▸ **DIRECTIONS**:
1. In the commentary on Starbucks, who is Starbucks partnering with in its latest attempt to enter India?
2. Write out the whole listing below line for line, without changing anything, and leave the pictures out of your answer.

But regardless of the underlying motives, Kiwis are now very particular about their caffeinated milkshakes.

Uh, dude. I'm not sure if there's a kind way to break this to you, but "caffeinated milkshakes" are basically what Starbucks sells. Those sugar-and-fat things in the tall cups don't look or taste like any espresso I ever had.

But, Field declares:

... the Seattle-based Starbucks doesn't give a white chocolate mocha about New Zealand's coffeehouse snobbery. It wants the big markets: the Americas, Western Europe, and the mother of all growth opportunities, Asia.

So far, the sales numbers in India and China are encouraging. Other nationalities, it seems, do not have the same hang-ups about Starbucks that Kiwis do. The market has taken note.

Well, I'm pretty sure that Restaurant Brands cares about the very large sum of money it invested in the franchise.

And, more to the point, it's hard to see how "sales numbers" in India can really be "encouraging" when Starbucks -- despite trying since 2007 -- does not operate any outlets in India. This month, it announced another attempt -- this time in partnership with the Indian food conglomerate Tata -- but it might be wise to wait until it is actually doing any business before declaring victory.

Seriously, this man is an analyst?

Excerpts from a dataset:
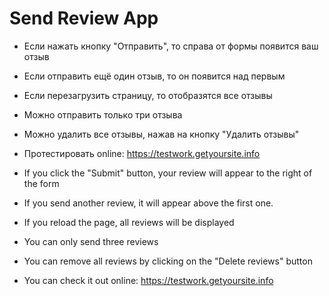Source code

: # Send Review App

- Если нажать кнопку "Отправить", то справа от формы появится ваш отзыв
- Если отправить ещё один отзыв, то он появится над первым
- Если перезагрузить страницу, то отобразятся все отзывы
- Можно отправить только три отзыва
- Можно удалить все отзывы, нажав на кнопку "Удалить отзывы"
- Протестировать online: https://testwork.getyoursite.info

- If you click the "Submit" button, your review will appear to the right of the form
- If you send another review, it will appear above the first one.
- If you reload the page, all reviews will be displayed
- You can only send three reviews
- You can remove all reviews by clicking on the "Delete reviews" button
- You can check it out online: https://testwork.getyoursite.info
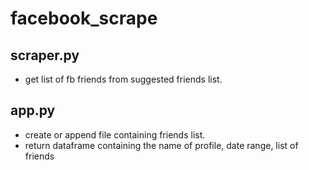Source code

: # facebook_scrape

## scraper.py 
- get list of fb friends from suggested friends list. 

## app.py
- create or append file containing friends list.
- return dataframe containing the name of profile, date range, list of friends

▸ **COMPLETED EXERCISE**:
1. The Indian food conglomerate Tata.

2.
Source code

: # Send Review App

- Если нажать кнопку "Отправить", то справа от формы появится ваш отзыв
- Если отправить ещё один отзыв, то он появится над первым
- Если перезагрузить страницу, то отобразятся все отзывы
- Можно отправить только три отзыва
- Можно удалить все отзывы, нажав на кнопку "Удалить отзывы"
- Протестировать online: https://testwork.getyoursite.info

- If you click the "Submit" button, your review will appear to the right of the form
- If you send another review, it will appear above the first one.
- If you reload the page, all reviews will be displayed
- You can only send three reviews
- You can remove all reviews by clicking on the "Delete reviews" button
- You can check it out online: https://testwork.getyoursite.info
Source code

: # facebook_scrape

## scraper.py 
- get list of fb friends from suggested friends list. 

## app.py
- create or append file containing friends list.
- return dataframe containing the name of profile, date range, list of friends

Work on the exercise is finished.